---------- Dataset records ----------

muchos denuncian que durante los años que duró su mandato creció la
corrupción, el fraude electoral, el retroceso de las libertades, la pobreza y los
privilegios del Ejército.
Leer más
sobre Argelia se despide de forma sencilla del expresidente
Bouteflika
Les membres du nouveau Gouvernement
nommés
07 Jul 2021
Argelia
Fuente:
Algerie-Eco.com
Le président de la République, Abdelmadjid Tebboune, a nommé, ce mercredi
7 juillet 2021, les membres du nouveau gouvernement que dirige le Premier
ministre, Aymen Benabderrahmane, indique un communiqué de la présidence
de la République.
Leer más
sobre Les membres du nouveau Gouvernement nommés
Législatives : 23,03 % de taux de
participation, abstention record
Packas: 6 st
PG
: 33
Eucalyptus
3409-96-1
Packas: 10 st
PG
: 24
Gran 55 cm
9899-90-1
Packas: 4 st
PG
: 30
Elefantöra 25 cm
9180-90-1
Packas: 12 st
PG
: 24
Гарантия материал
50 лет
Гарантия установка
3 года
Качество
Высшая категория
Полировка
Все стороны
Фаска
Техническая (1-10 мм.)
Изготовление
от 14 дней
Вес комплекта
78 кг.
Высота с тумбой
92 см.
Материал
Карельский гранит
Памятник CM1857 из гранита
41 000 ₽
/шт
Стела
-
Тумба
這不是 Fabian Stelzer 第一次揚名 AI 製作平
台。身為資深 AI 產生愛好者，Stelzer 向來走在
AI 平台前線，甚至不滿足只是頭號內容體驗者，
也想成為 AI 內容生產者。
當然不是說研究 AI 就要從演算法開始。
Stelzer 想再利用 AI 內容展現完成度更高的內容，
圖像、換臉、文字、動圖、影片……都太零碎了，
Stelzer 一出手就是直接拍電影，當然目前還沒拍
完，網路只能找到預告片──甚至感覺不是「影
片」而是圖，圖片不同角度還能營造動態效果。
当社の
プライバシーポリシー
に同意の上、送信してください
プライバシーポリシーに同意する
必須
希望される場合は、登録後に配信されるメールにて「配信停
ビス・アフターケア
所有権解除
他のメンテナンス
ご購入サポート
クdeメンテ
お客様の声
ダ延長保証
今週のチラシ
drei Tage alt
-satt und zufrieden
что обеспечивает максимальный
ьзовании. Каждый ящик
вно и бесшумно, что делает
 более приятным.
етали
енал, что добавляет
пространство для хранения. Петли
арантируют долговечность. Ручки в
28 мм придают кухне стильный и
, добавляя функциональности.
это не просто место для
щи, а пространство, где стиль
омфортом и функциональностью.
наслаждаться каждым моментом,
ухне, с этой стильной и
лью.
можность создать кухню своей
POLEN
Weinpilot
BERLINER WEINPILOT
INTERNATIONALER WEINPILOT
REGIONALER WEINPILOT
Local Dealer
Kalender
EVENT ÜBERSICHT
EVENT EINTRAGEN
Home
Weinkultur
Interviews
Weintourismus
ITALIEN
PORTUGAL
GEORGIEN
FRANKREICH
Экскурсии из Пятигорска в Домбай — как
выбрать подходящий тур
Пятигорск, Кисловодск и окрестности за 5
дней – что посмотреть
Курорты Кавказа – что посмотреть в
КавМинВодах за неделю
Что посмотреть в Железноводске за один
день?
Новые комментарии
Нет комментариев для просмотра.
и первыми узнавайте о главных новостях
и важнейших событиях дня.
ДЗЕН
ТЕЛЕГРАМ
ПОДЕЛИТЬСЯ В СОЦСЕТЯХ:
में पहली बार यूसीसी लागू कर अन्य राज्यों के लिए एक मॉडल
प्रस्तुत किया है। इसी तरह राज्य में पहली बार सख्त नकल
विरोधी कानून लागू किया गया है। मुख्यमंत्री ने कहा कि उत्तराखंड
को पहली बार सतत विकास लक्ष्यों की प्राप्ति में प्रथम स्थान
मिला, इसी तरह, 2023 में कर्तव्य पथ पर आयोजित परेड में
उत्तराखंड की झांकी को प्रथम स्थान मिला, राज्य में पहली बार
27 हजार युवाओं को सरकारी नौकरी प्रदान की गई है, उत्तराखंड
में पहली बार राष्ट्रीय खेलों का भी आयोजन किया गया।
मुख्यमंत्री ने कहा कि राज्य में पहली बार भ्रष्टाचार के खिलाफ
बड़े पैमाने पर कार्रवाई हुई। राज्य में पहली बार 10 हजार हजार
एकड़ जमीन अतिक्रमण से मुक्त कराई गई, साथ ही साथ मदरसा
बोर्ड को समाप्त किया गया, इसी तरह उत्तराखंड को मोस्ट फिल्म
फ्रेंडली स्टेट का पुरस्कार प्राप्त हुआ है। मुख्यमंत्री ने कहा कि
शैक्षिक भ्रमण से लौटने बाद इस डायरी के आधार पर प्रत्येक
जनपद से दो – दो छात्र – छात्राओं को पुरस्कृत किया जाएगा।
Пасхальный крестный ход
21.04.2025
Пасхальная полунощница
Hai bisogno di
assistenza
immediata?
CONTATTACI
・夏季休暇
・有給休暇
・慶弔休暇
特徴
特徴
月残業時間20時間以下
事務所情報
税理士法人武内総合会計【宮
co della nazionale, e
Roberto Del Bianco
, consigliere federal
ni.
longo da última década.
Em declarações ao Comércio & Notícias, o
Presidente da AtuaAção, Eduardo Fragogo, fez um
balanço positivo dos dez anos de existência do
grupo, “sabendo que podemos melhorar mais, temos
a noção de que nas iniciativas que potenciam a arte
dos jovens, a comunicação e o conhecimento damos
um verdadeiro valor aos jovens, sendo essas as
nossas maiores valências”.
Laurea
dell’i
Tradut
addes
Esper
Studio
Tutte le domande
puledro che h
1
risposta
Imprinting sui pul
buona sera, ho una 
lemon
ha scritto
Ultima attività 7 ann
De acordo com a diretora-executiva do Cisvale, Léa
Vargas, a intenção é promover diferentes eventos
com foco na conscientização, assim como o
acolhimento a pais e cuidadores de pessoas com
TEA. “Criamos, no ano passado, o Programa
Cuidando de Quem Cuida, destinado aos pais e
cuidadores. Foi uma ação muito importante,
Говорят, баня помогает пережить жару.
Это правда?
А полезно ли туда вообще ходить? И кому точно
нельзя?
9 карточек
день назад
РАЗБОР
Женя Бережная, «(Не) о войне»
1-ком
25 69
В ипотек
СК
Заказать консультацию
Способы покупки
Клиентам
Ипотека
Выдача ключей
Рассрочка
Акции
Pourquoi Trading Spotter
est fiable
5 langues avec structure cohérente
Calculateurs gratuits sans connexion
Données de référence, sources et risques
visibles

----------

## Work required
The first line of the data, the line with "7 juillet 2021, les", and all lines in between are to be copied exactly. Leave out everything else.

## Task response
muchos denuncian que durante los años que duró su mandato creció la
corrupción, el fraude electoral, el retroceso de las libertades, la pobreza y los
privilegios del Ejército.
Leer más
sobre Argelia se despide de forma sencilla del expresidente
Bouteflika
Les membres du nouveau Gouvernement
nommés
07 Jul 2021
Argelia
Fuente:
Algerie-Eco.com
Le président de la République, Abdelmadjid Tebboune, a nommé, ce mercredi
7 juillet 2021, les membres du nouveau gouvernement que dirige le Premier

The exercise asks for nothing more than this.